El ataque a una nena de ocho años en barrio Los Hornos reactivó un debate que la ciudad arrastra desde hace más de una década: qué significa, en la práctica, tener un perro en contextos urbanos cada vez más densos y con niveles de control variables. Los episodios graves son poco frecuentes, pero los especialistas coinciden en que la estabilidad estadística no refleja la fragilidad del sistema de prevención.
En Santa Fe, las mordeduras atendidas en hospitales públicos se mantienen en un rango relativamente estable desde 2018, pero la investigación realizada para esta nota muestra un patrón más complejo. La mayor parte de los casos involucra perros conocidos por las víctimas, dentro de viviendas o patios compartidos, y no ataques en la vía pública. Esa diferencia modifica el centro del problema: la mayoría de los incidentes no se explica por la raza, sino por condiciones de convivencia, descuido y ausencia de medidas mínimas de manejo.
Según datos recopilados de los servicios de guardia del Iturraspe y del Hospital de Niños, en 2025 ya se registraron 170 ingresos de menores por mordeduras. La cifra coincide con años anteriores, pero el análisis de las historias clínicas muestra que cuatro de cada diez casos ocurren en entornos donde la supervisión adulta fue insuficiente o nula. Los profesionales consultados apuntan, además, a un crecimiento silencioso: perros de porte fuerte en viviendas cada vez más pequeñas, adquiridos sin asesoramiento y sin formación básica para su manejo.
La investigación también identifica un segundo elemento: la falta de controles municipales sostenidos. Entre 2020 y 2024 se implementaron operativos intermitentes para fiscalizar circulación sin correa, pero ninguno logró continuidad ni cobertura barrial homogénea. La consecuencia es un territorio donde la responsabilidad queda librada casi por completo a la voluntad de cada dueño, sin incentivos ni sanciones previsibles.
El avance del proyecto legislativo que regula la tenencia de razas potencialmente peligrosas incorpora pautas hoy dispersas: bozal obligatorio, correa corta y adiestradores registrados. Pero su impacto dependerá de la capacidad de fiscalizar y educar. Experiencias de Córdoba, Rosario y Mar del Plata consultadas para este trabajo coinciden en que los registros formales funcionan solo cuando se combinan con campañas barriales sostenidas y programas de formación temprana para dueños primerizos.
La médica pediatra del Hospital de Niños, que atendió a la nena atacada, subrayó que los episodios graves suelen estar asociados a contextos previsibles: animales sin socialización, espacios reducidos, falta de advertencias y juego brusco sin supervisión.

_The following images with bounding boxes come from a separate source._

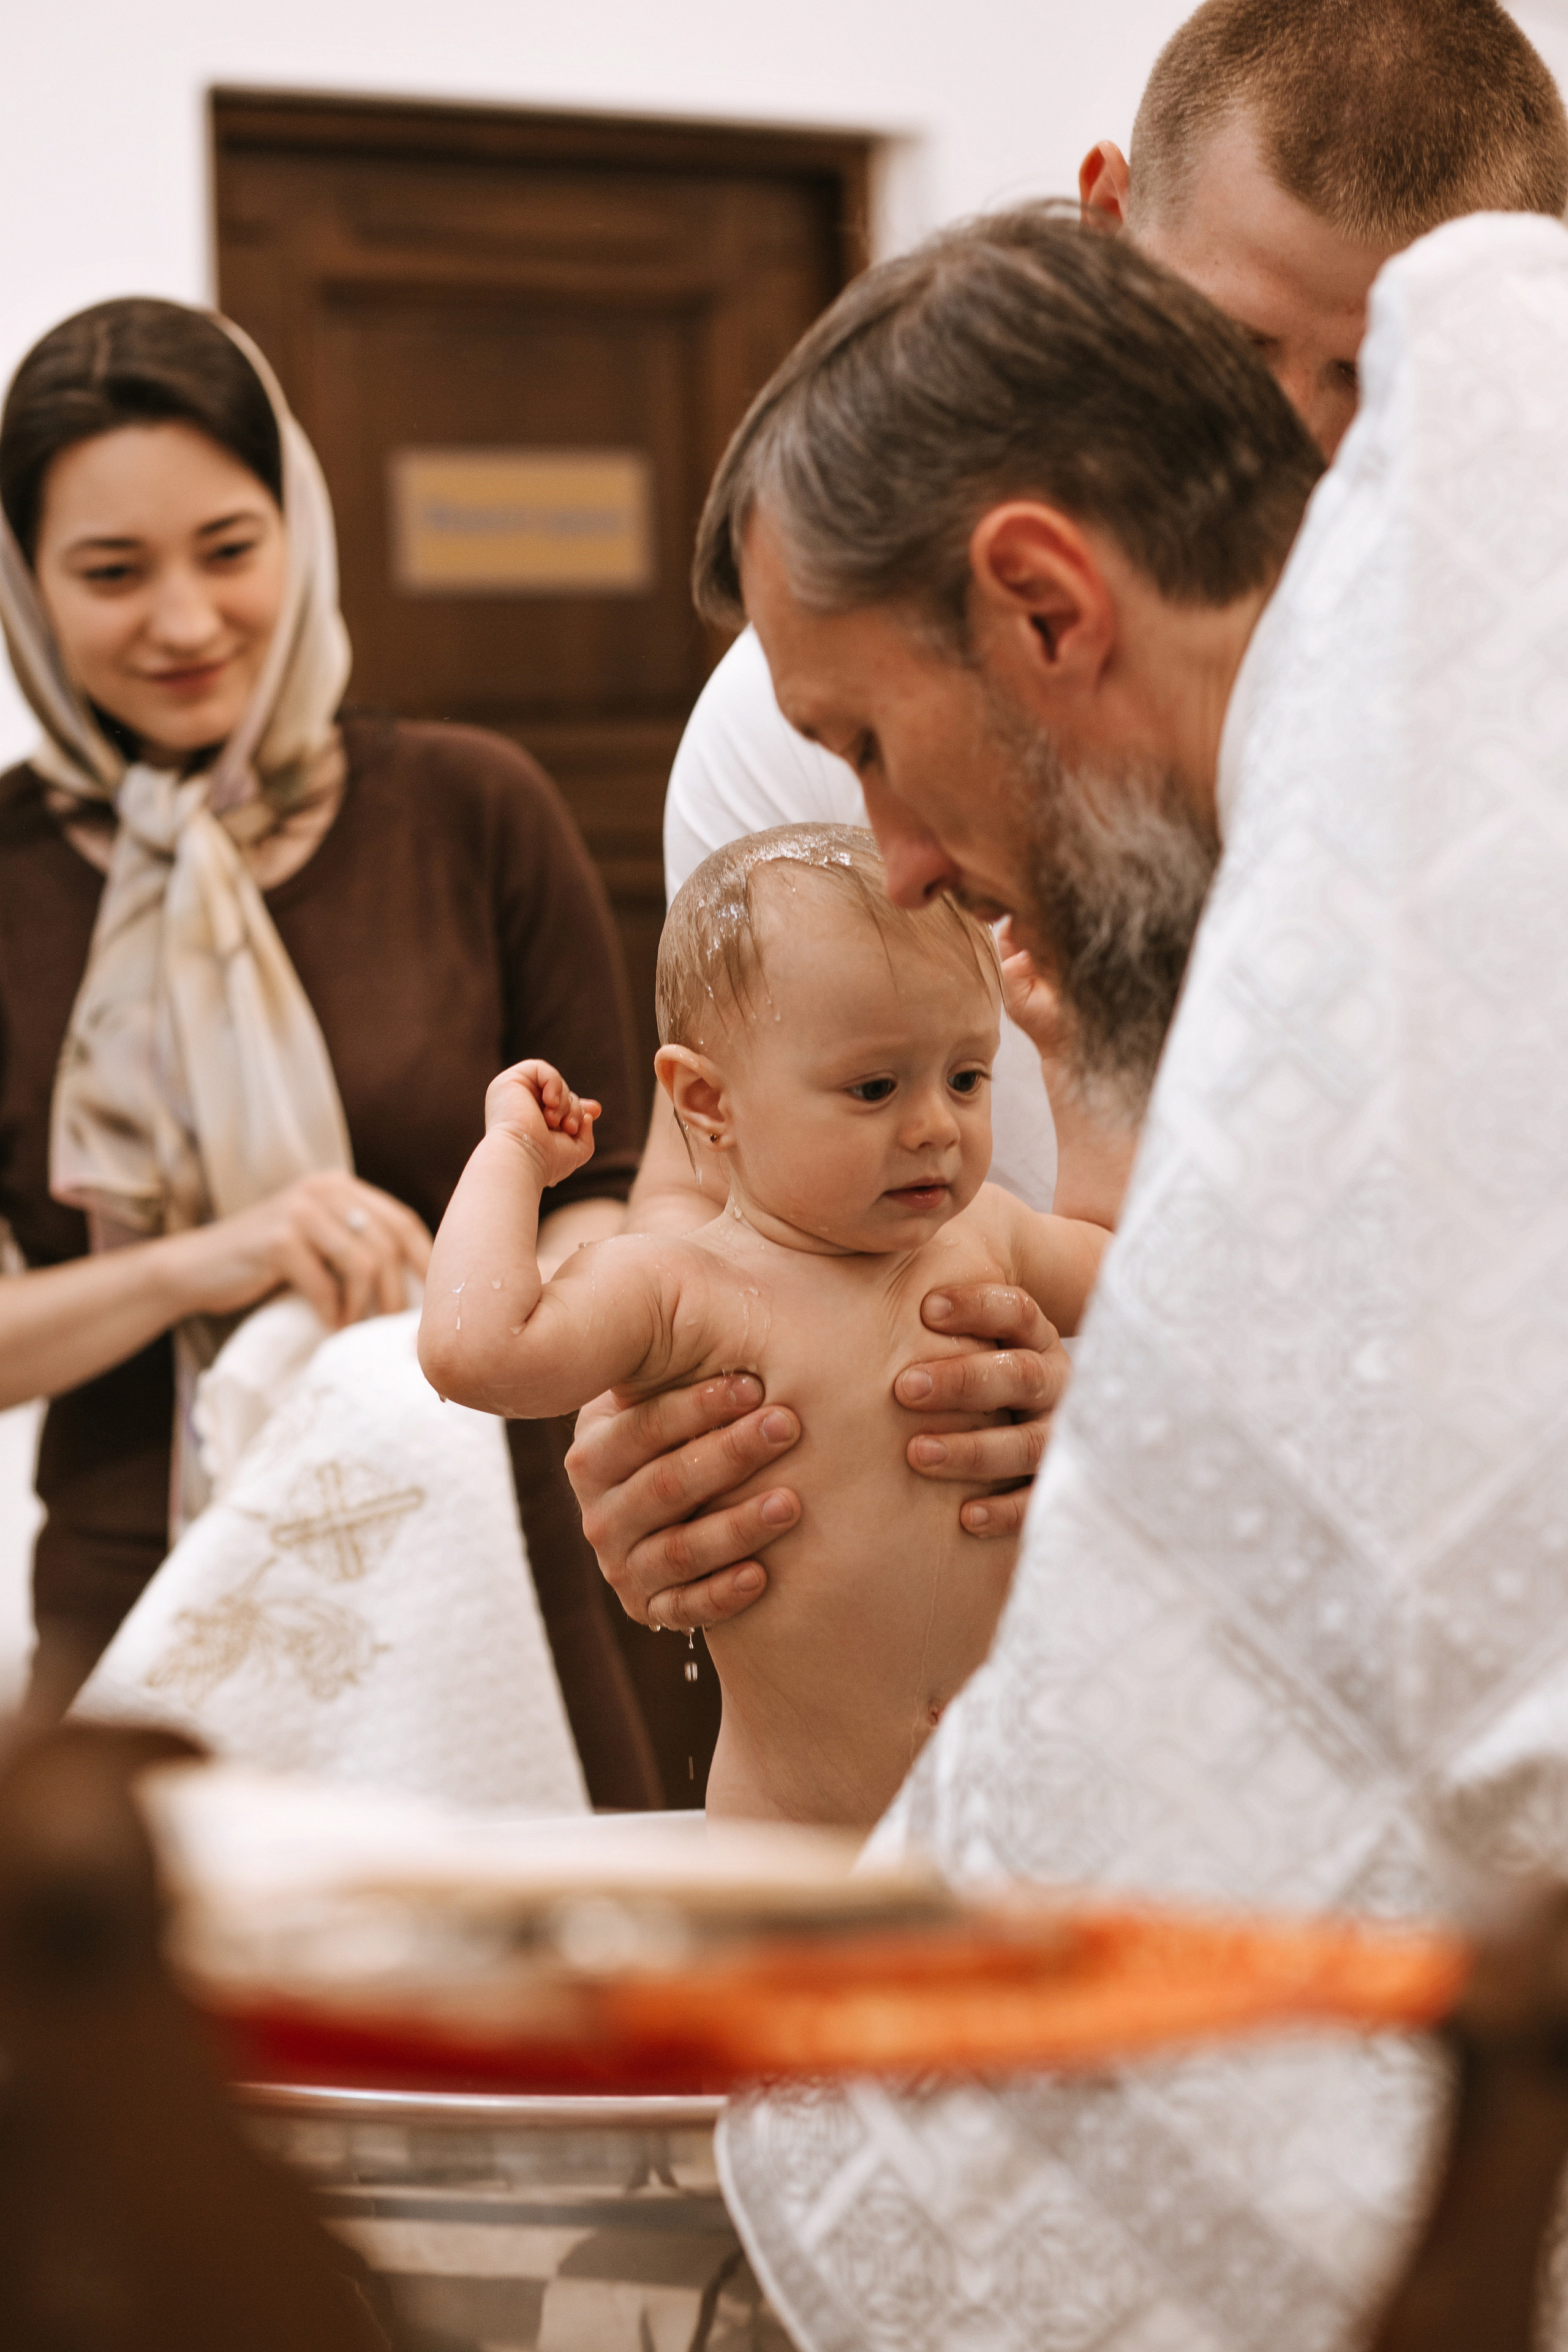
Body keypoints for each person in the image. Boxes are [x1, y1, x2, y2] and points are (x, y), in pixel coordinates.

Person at [682, 191, 1568, 2348]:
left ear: (1045, 604)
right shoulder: (1336, 819)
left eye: (874, 745)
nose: (887, 858)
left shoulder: (1400, 874)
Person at [568, 0, 1568, 1649]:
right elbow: (714, 1164)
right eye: (1238, 356)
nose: (1304, 452)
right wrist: (667, 1431)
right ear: (1114, 228)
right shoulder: (826, 699)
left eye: (1386, 378)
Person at [0, 298, 657, 1805]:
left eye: (229, 550)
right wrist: (218, 1257)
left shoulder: (470, 807)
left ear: (296, 527)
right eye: (110, 572)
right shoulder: (8, 876)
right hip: (135, 1598)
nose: (182, 621)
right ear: (27, 584)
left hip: (489, 1558)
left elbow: (612, 1195)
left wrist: (498, 1292)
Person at [420, 827, 1104, 1826]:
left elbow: (1144, 1281)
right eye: (876, 1088)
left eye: (967, 1077)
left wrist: (1076, 1066)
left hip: (1020, 1822)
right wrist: (512, 1154)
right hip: (793, 1835)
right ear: (708, 1102)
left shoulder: (989, 1238)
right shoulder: (678, 1290)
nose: (936, 1128)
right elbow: (475, 1351)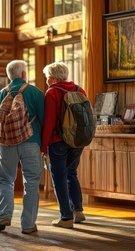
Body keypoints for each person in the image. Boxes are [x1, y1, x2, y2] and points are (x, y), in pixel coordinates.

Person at [0, 60, 45, 234]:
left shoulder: (0, 94)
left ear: (9, 76)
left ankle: (4, 215)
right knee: (32, 182)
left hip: (6, 144)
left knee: (5, 180)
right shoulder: (35, 93)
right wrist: (45, 143)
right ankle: (28, 225)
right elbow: (44, 119)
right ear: (24, 74)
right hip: (31, 141)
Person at [41, 61, 87, 229]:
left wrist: (43, 146)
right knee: (71, 173)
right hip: (78, 140)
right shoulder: (79, 90)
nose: (46, 81)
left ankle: (66, 217)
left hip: (58, 141)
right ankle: (78, 211)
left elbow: (50, 122)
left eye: (47, 77)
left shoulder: (52, 92)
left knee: (59, 177)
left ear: (52, 78)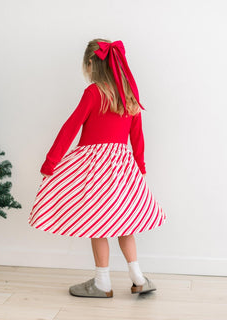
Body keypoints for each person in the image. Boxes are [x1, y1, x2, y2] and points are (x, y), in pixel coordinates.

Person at [28, 38, 167, 298]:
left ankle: (102, 282)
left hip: (95, 169)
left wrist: (51, 161)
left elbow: (71, 127)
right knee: (126, 224)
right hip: (123, 167)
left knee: (98, 223)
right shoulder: (129, 93)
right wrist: (140, 167)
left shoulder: (94, 92)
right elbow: (138, 136)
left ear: (92, 63)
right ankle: (138, 277)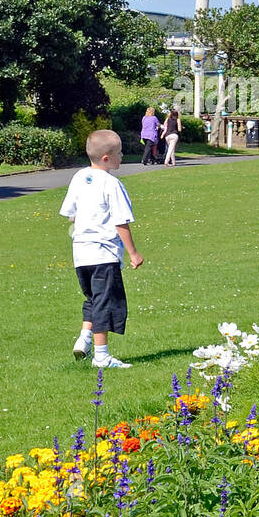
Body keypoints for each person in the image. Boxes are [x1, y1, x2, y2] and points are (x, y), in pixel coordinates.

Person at [59, 129, 144, 369]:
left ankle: (84, 339)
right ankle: (101, 356)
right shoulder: (112, 184)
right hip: (103, 253)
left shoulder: (79, 177)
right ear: (106, 158)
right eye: (119, 153)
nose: (122, 156)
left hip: (81, 253)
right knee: (105, 302)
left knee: (94, 297)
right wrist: (133, 253)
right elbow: (121, 222)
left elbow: (70, 214)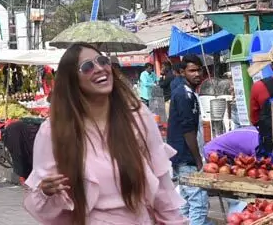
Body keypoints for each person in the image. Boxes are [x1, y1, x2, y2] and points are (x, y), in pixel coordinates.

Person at [25, 44, 183, 225]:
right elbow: (43, 209)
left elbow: (162, 188)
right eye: (87, 66)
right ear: (72, 80)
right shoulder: (53, 131)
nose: (100, 69)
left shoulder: (137, 118)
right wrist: (46, 192)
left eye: (102, 61)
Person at [169, 53, 207, 225]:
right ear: (183, 72)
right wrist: (198, 160)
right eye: (192, 71)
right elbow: (188, 130)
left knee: (185, 202)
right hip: (186, 157)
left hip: (180, 156)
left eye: (199, 70)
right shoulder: (184, 94)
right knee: (198, 203)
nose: (197, 74)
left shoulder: (187, 92)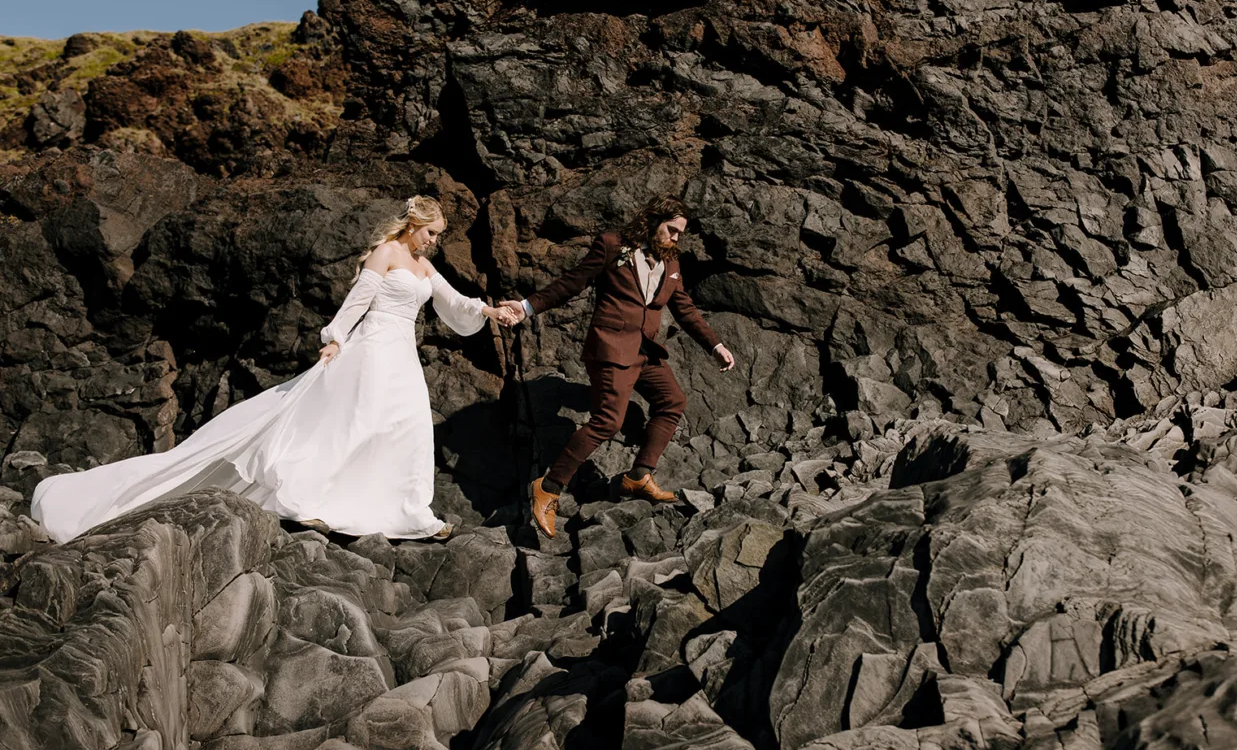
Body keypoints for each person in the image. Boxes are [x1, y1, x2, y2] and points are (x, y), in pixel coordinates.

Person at [31, 195, 520, 544]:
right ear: (414, 224)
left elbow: (453, 301)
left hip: (401, 359)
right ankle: (309, 500)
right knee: (354, 425)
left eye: (437, 237)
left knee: (407, 428)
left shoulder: (423, 266)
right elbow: (358, 301)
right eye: (432, 234)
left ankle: (410, 512)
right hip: (370, 351)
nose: (434, 243)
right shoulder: (387, 253)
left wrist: (490, 312)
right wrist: (334, 340)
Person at [502, 195, 736, 539]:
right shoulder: (612, 246)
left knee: (672, 401)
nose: (675, 238)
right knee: (608, 421)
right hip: (611, 349)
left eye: (679, 234)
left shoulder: (671, 264)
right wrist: (526, 308)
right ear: (653, 220)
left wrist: (714, 346)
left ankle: (639, 475)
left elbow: (684, 309)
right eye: (671, 230)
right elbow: (572, 282)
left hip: (647, 353)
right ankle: (548, 488)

En el caso de Los Hornos, la niña fue asistida de inmediato y su evolución fue favorable, pero los profesionales remarcan que no todos los episodios tienen la misma resolución y que las lesiones faciales pueden dejar secuelas duraderas.
Santa Fe convive con un fenómeno que no crece en volumen, pero sí en complejidad. La discusión ya no pasa por si tal o cual raza es más peligrosa, sino por la capacidad de sostener políticas que combinen control, educación y criterios claros de convivencia. Mientras el proyecto legislativo avanza, la ciudad enfrenta un desafío inmediato: convertir la estabilidad de las estadísticas en una reducción real del riesgo para niños, adultos y animales.